Now admittedly all politicians want language to be mutable, to be able to retract and to modify, and even to change verbal horses. But in Dubya's case, language is both everything and nothing; it is in one sense the cornerstone of his presidency, and it is also his greatest weakness. Dubya is a good communicator, an effective vehicle for words when he is adequately-prepared, but rather like the actor-President he most emulates, he is an actor first and foremost; he is not an improvisor, and he is not a good speaker per se.
But the Dubya administration is ultimately felicitous in its attitude to language, and sees no reason to better or to discipline that attitude. This is not an administration concerned with articulating policy, engaging ideas, or clarifying issues; it is an administration that is more concerned with making sure people think what it wants people to think. And in this whole kafuffle, Dubya is little more than a kindergarten teacher-- not especially thoughtful, there by appointment, whose primary tasks are teaching by rote and keeping things from busting out of his control. The subsequent truth is this: think back on the things you were told in kindergarten, and how many of those things were indeed truths; it's all about basics not details, about myths rather than facts, expressed in the lowest-common-demoninative terms.

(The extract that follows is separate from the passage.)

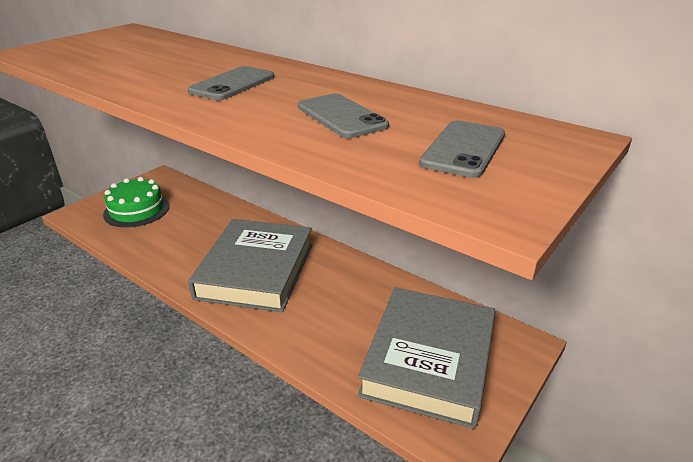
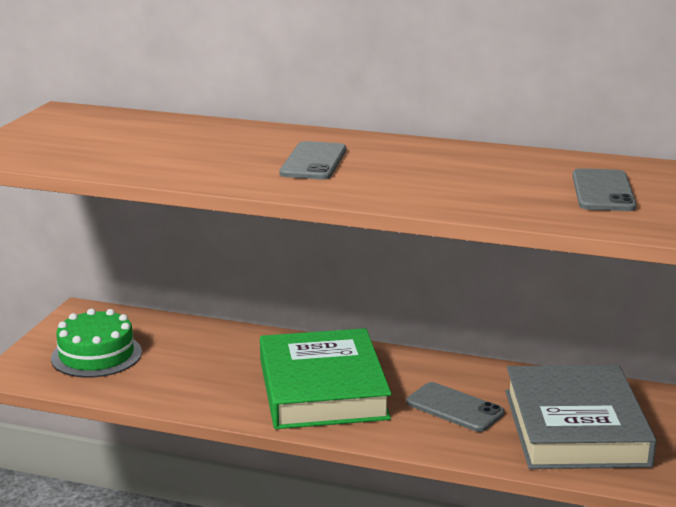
camera: 20 degrees left, 10 degrees down
grey book [188,219,312,312] -> green book [260,328,392,429]
grey phone [298,94,389,138] -> grey phone moved to [406,382,504,432]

And this, from a president, is for me profundly disturbing, because it is ultimately less about intellectual engagement than it is about propping up the image of the president (not the presidency, by the way) as a moral authority without indeed earning it. This is a process of political narcissism; just sit there in class, children, and don't talk back, and, whatever you do, don't point out that the teacher may not know exactly what he's talking about. Just sit and nod, or you'll be in big trouble. All together now, children, "Yes, Mr. Bush." Even if the smarter among you know that potato is spelled without an 'e,' and that rhetoric is a weapon of mass destruction, too. Okay, nap time, children, and try not to notice that the Emperor-Teacher isn't wearing any clothes. (Wow.... that amounts to 16 little words, too.)